O tratamento de viciados em crack que dá certo, mas Doria despreza. Por Karol Pinheiro

Atualizado em 3 de junho de 2017 às 8:27
A ONG É De Lei, que presta assistência a dependentes químicos

A repórter Karol Pinheiro, da Revista da CAASP, conheceu uma ONG de São Paulo que trata os dependentes químicos, principalmente os do crack, sem internação compulsória. Chama-se É de Lei.

É um local voltado para a redução dos danos sociais e à saúde dos usuários. O dependente vai até lá, na Praça da República, e começa a ser atendido. Logo na entrada, uma placa informa Guerra às Drogas é guerra aos Pobres. Há vários casos de recuperação.

“O que mais me chamou a atenção foi o esforço da ONG de ressocialização dessas pessoas e fazer isso conforme a disposição delas. Quando visitei o local, por exemplo, acontecia uma roda de conversa, mediada por duas pessoas. Eles queriam saber se os dependentes gostariam de visitar uma exposição de fotografia ou assistir a uma peça de teatro. A voz principal era o dos dependentes, não da ONG. A exposição de fotografia ganhou a votação. O teatro, para eles, não parecia um ambiente acolhedor”, disse Karol ao DCM.

Com a repercussão da política do prefeito João Doria, de focar o enfrentamento do problema na internação compulsória, Karol voltou a falar com os dirigentes da ONG. O texto a seguir é de Karol Pinheiro, a fotografias, Ricardo Bastos. Você também pode ler na Revista da Caasp:

Dependente na ONG

“Venha descansar. Tomar um café e bater um papo em um lugar tranquilo”. A frase estampa o panfleto do Centro de Convivência “É de Lei”, organização não-governamental que atua na redução de danos sociais e à saúde de usuários de drogas.

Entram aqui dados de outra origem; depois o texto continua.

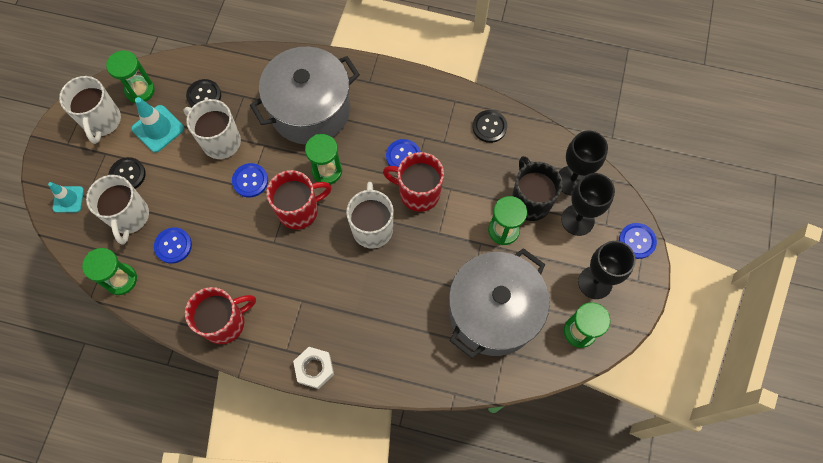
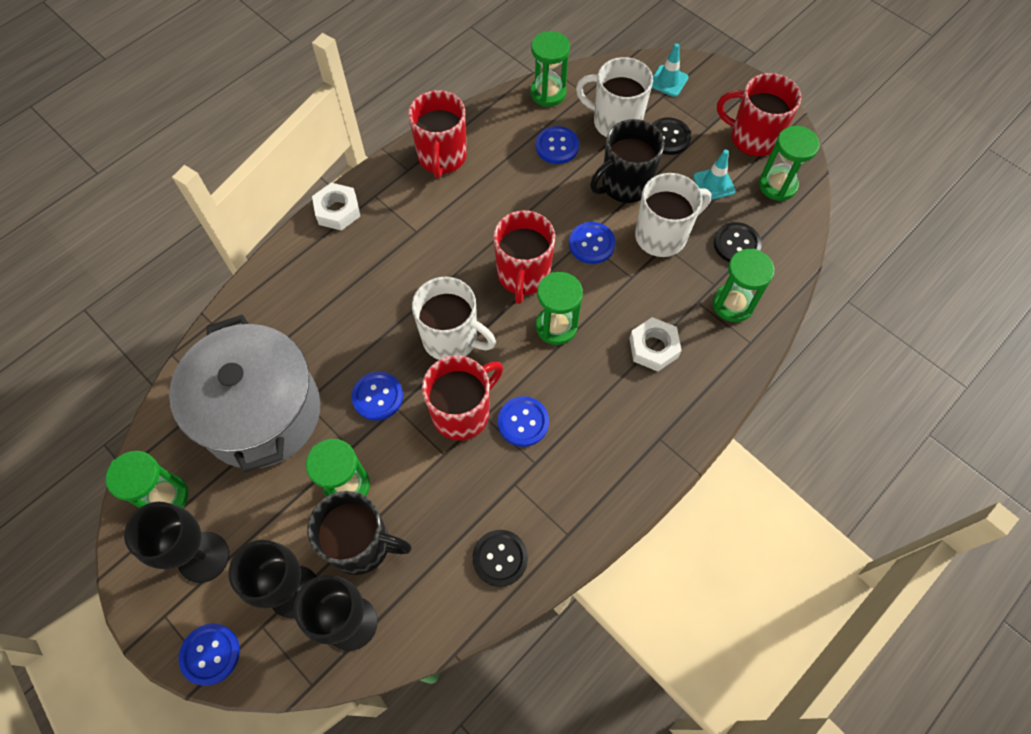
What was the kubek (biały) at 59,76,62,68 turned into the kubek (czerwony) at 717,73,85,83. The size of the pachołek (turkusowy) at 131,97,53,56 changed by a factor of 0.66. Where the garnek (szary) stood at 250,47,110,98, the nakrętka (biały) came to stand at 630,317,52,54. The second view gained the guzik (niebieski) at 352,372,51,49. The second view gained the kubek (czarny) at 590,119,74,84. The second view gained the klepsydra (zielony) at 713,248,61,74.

André Contrucci, coordenador de Comunicação da ONG, explica o motivo do slogan: “Para quem está numa situação de rua, que é o caso de boa parte dos usuários de droga, esse tipo de convite é uma coisa muito rara”.

Instalado no quarto andar do Centro Comercial Presidente, na região da Praça da República, em São Paulo, a “É de Lei” recebe por dia 20 pessoas que fazem ou já fizeram uso problemático de algum tipo de droga, na maioria homens negros.

Contrucci conta que o Centro de Convivência tem apelo importante na sociabilidade dos dependentes e na promoção da política de redução de danos. Além do café, há rodas de conversas sobre os mais diversos assuntos, incluindo doenças e uso de drogas.

Os convivas têm ainda a oportunidade de fazer oficinas culturais, assistir a filmes, acessar a internet e participar de visitas a museus e teatros.

Não é só no âmbito social que a “É de Lei” enxerga a realidade do dependente de crack de uma forma diferente. Todo esse acolhimento aos dependentes, gratuito, baseia-se na política de redução de danos. A redução dos riscos é uma estratégia pragmática de saúde pública que objetiva reduzir as consequências à saúde causadas pelo consumo de droga para o usuário, sua família e a sociedade.

A primeira experiência no Brasil nessa linha de que se tem notícia ocorreu em 1990, na cidade de Santos, quando o Instituto de Estudos e Pesquisas em Aids de Santos foi para as ruas distribuir seringas estéreis aos usuários de drogas injetáveis. Desde então, têm sido desenvolvidas ações nestas perspectivas para diferentes drogas e suas diferentes formas de consumo. Inicialmente, as estratégias de redução de danos foram tratadas como incitadoras do consumo de substâncias e, em certos contextos, ainda são vistas dessa forma.

“Às vezes, a pessoa não quer ou não consegue parar de usar a droga, mas ainda assim ela merece ser acompanhada e cuidada”, adverte Contrucci.

E continua: “São pequenas metas construídas junto ao usuário que visam a melhorar sua qualidade de vida e conscientizá-lo. Se ele fuma cinco pedras por dia, podemos propor a ele que fume três, ou então que deixe de fumar durante a semana e fume apenas nos finais de semana. Ou então que ele pare de compartilhar o cachimbo onde fuma a droga, o que já reduz o risco de transmissão de doenças contagiosas. São pequenos passos, mas que são comemorados quando alcançados”.

O método, portanto, elimina a necessidade de internação para livrar o usuário da droga. Quem participa, aprova. É o caso de Carlos Augusto Oliveira, o Carlão, como é mais conhecido. Carlão se intitula militante da luta antimanicomial. Aos 54 anos, ele faz uso regular de maconha, e diz ter experimentado crack uma única vez.  “Sou maconheiro, eu sou legal! Eu sou da luta antimanicomial”, enfatizou mais de uma vez durante a conversa.